How much more secure do you need to be than encrypted data transmitted over SSL stored in an inaccessible location? And ColdFusion seems to tank under extremely heavy loads, so I'm not sure about the robustness he was talking about.

Miva Merchant out of the box would handle your site up to a point. It's built on xBase database technology which will work fine up to about 50,000 records (products, orders, etc. per database) before real serious performance degredation. If you don't have that many products and keep the order database purged down to the last couple of months worth it's probably just fine. There are Miva plug-ins available that allow you to switch to MySQL which should solve the performance problem. Unfortunately, Miva is a proprietary language but it has a lot of developers.

I'd recommend something in PHP or ASP just because it's more mainstream and will probably have the longest life of 3rd party developer support.

katana_one

1:26 pm on Mar 10, 2005 (gmt 0)

10+ Year Member



I just love the claims of the snake oil salesman.

Indeed. I had serious doubts about this guy's claims, based on previous work of his that I had seen. Unfortunately, he is a friend of the boss so my concerns were ignored.

We're currently looking at as many options as we can find. I like Miva, but the advice on using PHP is also pretty sound in my opinion.

Corey Bryant

3:01 pm on Mar 10, 2005 (gmt 0)

WebmasterWorld Senior Member 10+ Year Member



You might contact Josh over at sitetutor - they have an ASP cart that is very customizable

-Corey

bunltd

3:18 pm on Mar 10, 2005 (gmt 0)

10+ Year Member



Take a look at X-Cart.

FWIW, I don't care for Miva much anymore, too proprietary, requires purchasing too many plugins ($$) to get to a good level of functionality and I've seen too many cases where it's just slow.

LisaB

Jack_Hughes

5:21 pm on Mar 10, 2005 (gmt 0)

WebmasterWorld Senior Member 10+ Year Member



jshop may be a good choice. we've got it running on a couple of shops & it works fine. it is implemented in php. you can customize to your hearts content.

katana_one

1:08 pm on Mar 14, 2005 (gmt 0)

10+ Year Member



Thanks again for all the suggestions. We will definately take a look at all of them.

henry0

1:50 pm on Mar 14, 2005 (gmt 0)

WebmasterWorld Senior Member 10+ Year Member



Keep in mind than Zend and Oscomm are not yet PHP5 ready
The only out of the box solution (serious one) that I know of is X-cart gold which is PHP5 ready

But, I do not get it; why are you going that route? If I consider your work environment I can feel that spending some $ should not be a problem
I would hire a serious prg person let him hire one or two more coders and dev a solution to your specs

regards

katana_one

7:05 pm on Apr 13, 2005 (gmt 0)

10+ Year Member



Update!

We have a new developer on board, and we're still stuck on using a ColdFusion cart.

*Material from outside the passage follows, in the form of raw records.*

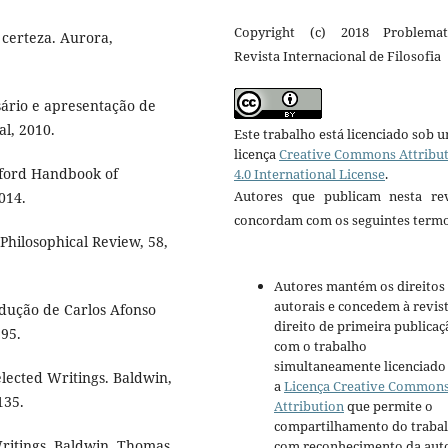
Copyright (c) 2018 Problema
 certeza. Aurora,
Revista Internacional de Filosofia
sário e apresentação de
al, 2010.
Este trabalho está licenciado sob 
licença
Creative Commons Attribu
ford Handbook of
4.0 International License
.
Autores que publicam nesta rev
014.
concordam com os seguintes termo
ilosophical Review, 58,
Autores mantém os direitos
autorais e concedem à revis
adução de Carlos Afonso
direito de primeira publicaç
995.
com o trabalho
simultaneamente licenciado
lected Writings. Baldwin,
a
Licença Creative Common
135.
Attribution
que permite o
compartilhamento do traba
 Writings. Baldwin, Thomas
com reconhecimento da aut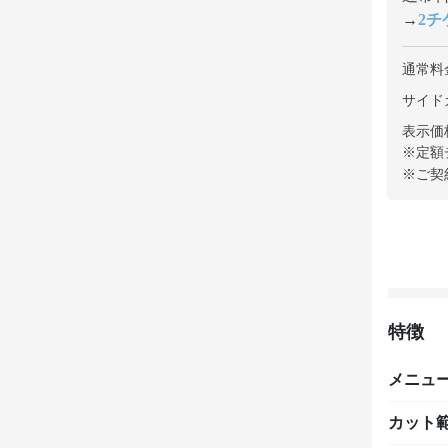
→
2チケ
通常料
サイド
表示価
※定額
※ご契
特徴
メニュ
カット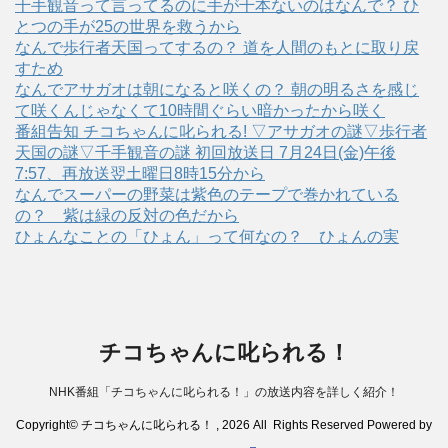
千手観音って言ってるのに手が千本ないのはなんで？ ひ
とつの手が25の世界を救うから
なんで歩行者天国ってするの？ 道を人間のもとに取り戻
すため
なんでアサガオは朝になると咲くの？ 朝の明るさを感じ
て咲くんじゃなくて10時間ぐらい暗かったから咲く
番組告知 チコちゃんに叱られる! ▽アサガオの謎▽歩行者
天国の謎▽千手観音の謎 初回放送日 7月24日(金)午後
7:57、再放送翌土曜日8時15分から
なんでスーパーの野菜は紫色のテープで巻かれている
の？ 紫は緑の反対の色だから
ひょんなことの「ひょん」って何なの？ ひょんの実
チコちゃんに叱られる！
NHK番組「チコちゃんに叱られる！」の放送内容を詳しく紹介！
Copyright© チコちゃんに叱られる！ , 2026 All Rights Reserved Powered by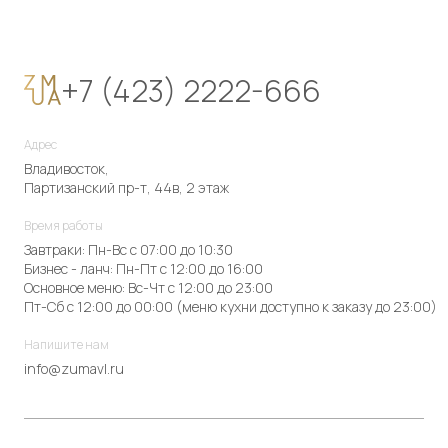
+7 (423) 2222-666
Адрес
Владивосток,
Партизанский пр-т, 44в, 2 этаж
Время работы
Завтраки: Пн-Вс с 07:00 до 10:30
Бизнес - ланч: Пн-Пт с 12:00 до 16:00
Основное меню: Вс-Чт с 12:00 до 23:00
Пт-Сб с 12:00 до 00:00 (меню кухни доступно к заказу до 23:00)
Напишите нам
info@zumavl.ru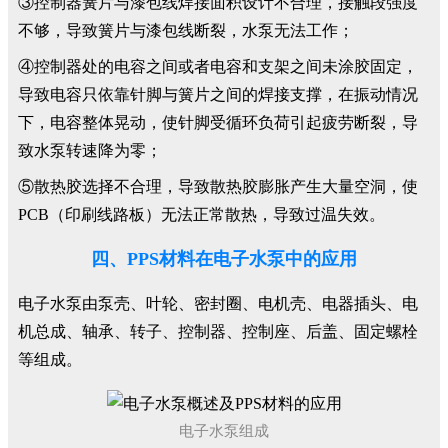
③控制器簧片与漆包线焊接面积设计不合理，接触段强度
不够，导致簧片与漆包线断裂，水泵无法工作；
④控制器处的电容之间或者电容和支架之间未涂胶固定，
导致电容只依靠针脚与簧片之间的焊接支撑，在振动情况
下，电容整体晃动，使针脚受循环负荷引起疲劳断裂，导
致水泵转速降为零；
⑤散热胶选择不合理，导致散热胶膨胀产生大量空洞，使
PCB（印刷线路板）无法正常散热，导致过温失效。
四、PPS材料在电子水泵中的应用
电子水泵由泵壳、叶轮、密封圈、电机壳、电器插头、电
机总成、轴承、转子、控制器、控制座、后盖、固定螺栓
等组成。
电子水泵组成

New parameters have been revealed that I was not originally aware of - the cart has to support split shipping and support for this has been spotty at best with the ColdFusion carts we have looked at so far.

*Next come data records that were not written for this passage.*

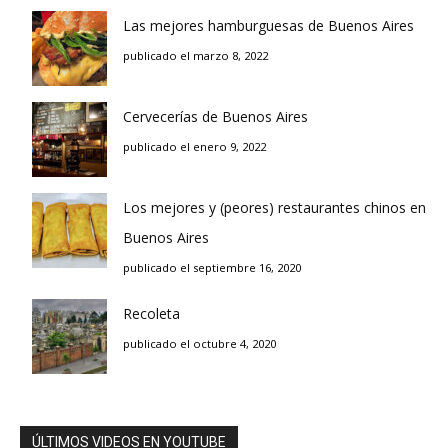
Las mejores hamburguesas de Buenos Aires
publicado el marzo 8, 2022
Cervecerías de Buenos Aires
publicado el enero 9, 2022
Los mejores y (peores) restaurantes chinos en
Buenos Aires
publicado el septiembre 16, 2020
Recoleta
publicado el octubre 4, 2020
ÚLTIMOS VIDEOS EN YOUTUBE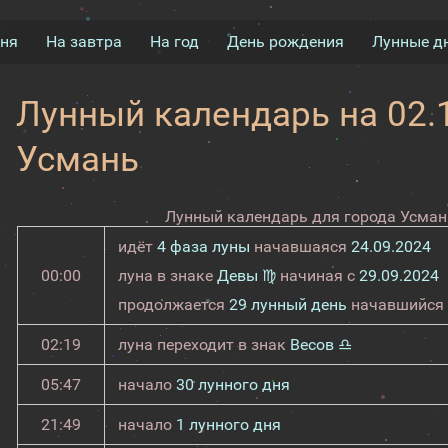
дня
На завтра
На год
День рождения
Лунные д
Лунный календарь на 02.1
Усмань
Лунный календарь для города Усмань
идёт
4 фаза луны
начавшаяся
24.09.2024
00:00
луна в знаке
Девы ♍
начиная с
29.09.2024
продолжается
29 лунный день
начавшийся
02:19
луна переходит в знак
Весов ♎
05:47
начало
30 лунного дня
21:49
начало
1 лунного дня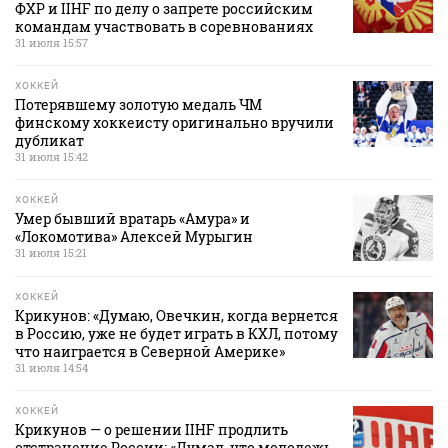
ФХР и IIHF по делу о запрете российским
командам участвовать в соревнованиях
31 июля 15:57
ХОККЕЙ
Потерявшему золотую медаль ЧМ
финскому хоккеисту оригинально вручили
дубликат
31 июля 15:42
ХОККЕЙ
Умер бывший вратарь «Амура» и
«Локомотива» Алексей Мурыгин
31 июля 15:21
ХОККЕЙ
Крикунов: «Думаю, Овечкин, когда вернется
в Россию, уже не будет играть в КХЛ, потому
что наиграется в Северной Америке»
31 июля 14:54
ХОККЕЙ
Крикунов — о решении IIHF продлить
отстранение России: «Думал, что молодежь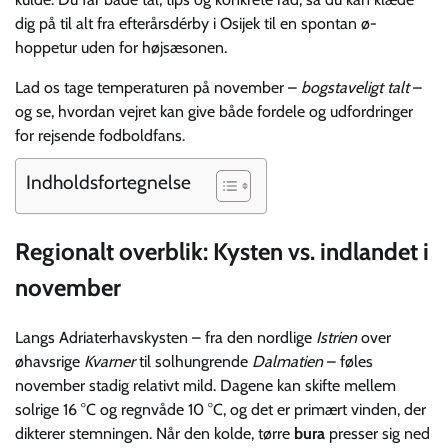
dig på til alt fra efterårsdérby i Osijek til en spontan ø-
hoppetur uden for højsæsonen.
Lad os tage temperaturen på november –
bogstaveligt talt
–
og se, hvordan vejret kan give både fordele og udfordringer
for rejsende fodboldfans.
Indholdsfortegnelse
Regionalt overblik: Kysten vs. indlandet i
november
Langs Adriaterhavskysten – fra den nordlige
Istrien
over
øhavsrige
Kvarner
til solhungrende
Dalmatien
– føles
november stadig relativt mild. Dagene kan skifte mellem
solrige 16 °C og regnvåde 10 °C, og det er primært vinden, der
dikterer stemningen. Når den kolde, tørre
bura
presser sig ned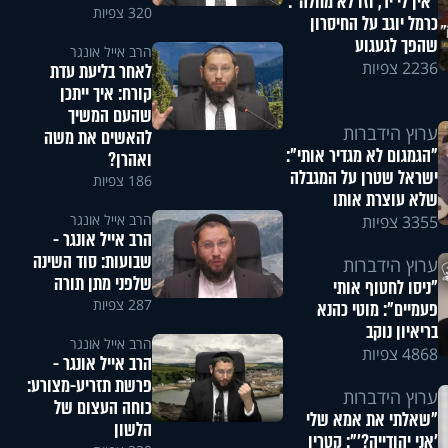
"אין לי יד, וזו לא מחלה":
320 צפיות
כרמל יוגב על החיסרון
שהפך לגעגוע
הרב אייל אונגר
2236 צפיות
לאחר בליעת עדת
קורח: איך ייתכן
שהעם המשיך
ערוץ הידברות
להאשים את משה
"הגמגום לא מגדיר אותי":
ואהרן?
ישראל שטרן על המגבלה
186 צפיות
שלא עוצרת אותו
הרב אייל אונגר
3355 צפיות
הרב אייל אונגר -
שבועות: סוד השינה
ערוץ הידברות
שלפני מתן תורה
"ניסו לחטוף אותי
287 צפיות
פעמיים": מוטי כהנא
בריאיון נוקב
הרב אייל אונגר
4868 צפיות
הרב אייל אונגר -
פרשת תזריע-מצורע:
ערוץ הידברות
כוחה העצום של
"שאלתי את אמא שלי
הלשון
'אני יהודייה?'": קטרין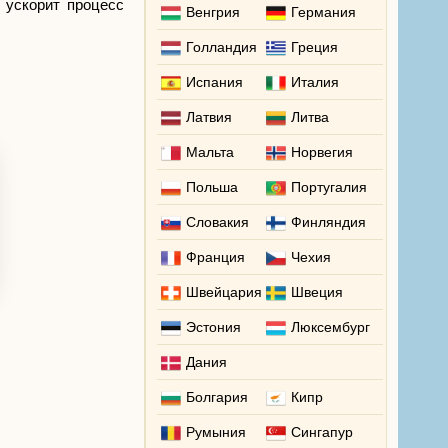
 ускорит процесс
Венгрия
Германия
Голландия
Греция
Испания
Италия
Латвия
Литва
Мальта
Норвегия
Польша
Португалия
Словакия
Финляндия
Франция
Чехия
Швейцария
Швеция
Эстония
Люксембург
Дания
Болгария
Кипр
Румыния
Сингапур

Anybody know a good cart that will support split shipping on an order, and is still user-friendly?

Raymond

7:54 pm on Apr 13, 2005 (gmt 0)

10+ Year Member



If it is a project for a multi-billion dollar company, I seriously doubt you should even consider third party solution such as xcart or OSC. Nothing against these software, but, it just looks bad presenting this "solution" to companies like Walmart, don't you think?

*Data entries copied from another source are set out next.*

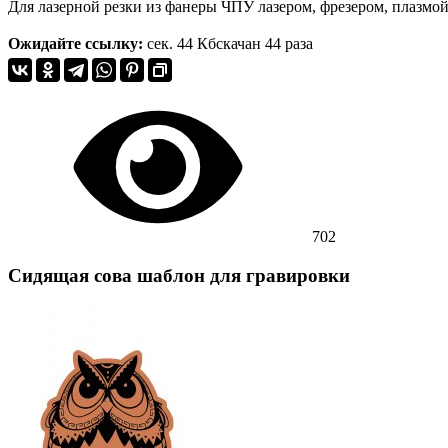
Для лазерной резки из фанеры ЧПУ лазером, фрезером, плазмой
Ожидайте ссылку:
сек.
44 Кб
скачан 44 раза
702
Сидящая сова шаблон для гравировки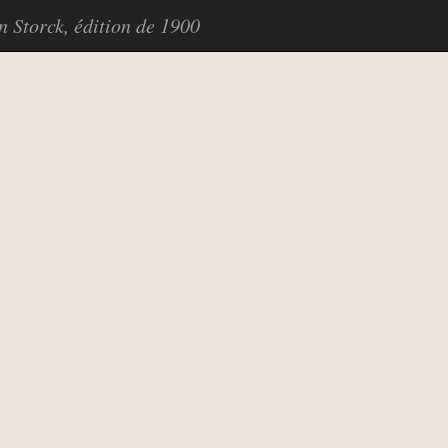
in Storck, édition de 1900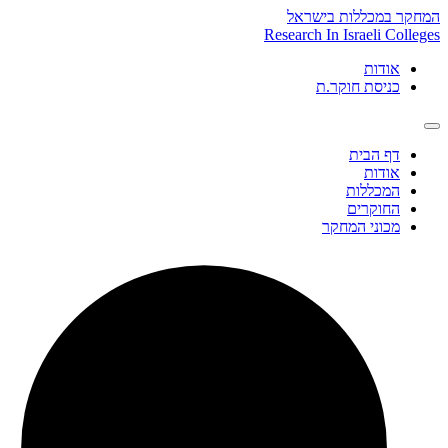
Skip
המחקר במכללות בישראל
to
Research In Israeli Colleges
content
אודות
כניסת חוקר.ת
דף הבית
אודות
המכללות
החוקרים
מכוני המחקר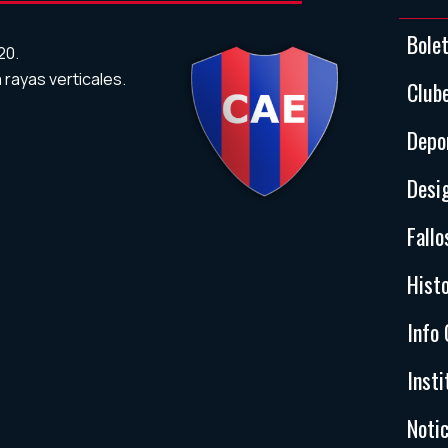
Bole
20.
a rayas verticales.
Club
Depo
Desi
Fallo
Histo
Info 
Insti
Notic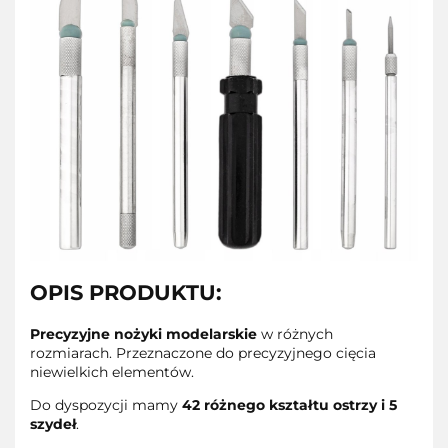
OPIS PRODUKTU:
Precyzyjne nożyki modelarskie
w różnych
rozmiarach. Przeznaczone do precyzyjnego cięcia
niewielkich elementów.
Do dyspozycji mamy
42 różnego kształtu ostrzy i 5
szydeł
.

We wrote our own backend system which takes care of everything from shopping cart/shipping/accounting/SEO friendly. We are benefiting alot from this perfect-fit customized solution. And It really didn't cost THAT much.

EstoreSeeker

5:41 pm on Apr 14, 2005 (gmt 0)

10+ Year Member



have a look at b2bparadise. it might be helpful for your purpose as well as your client's specifications.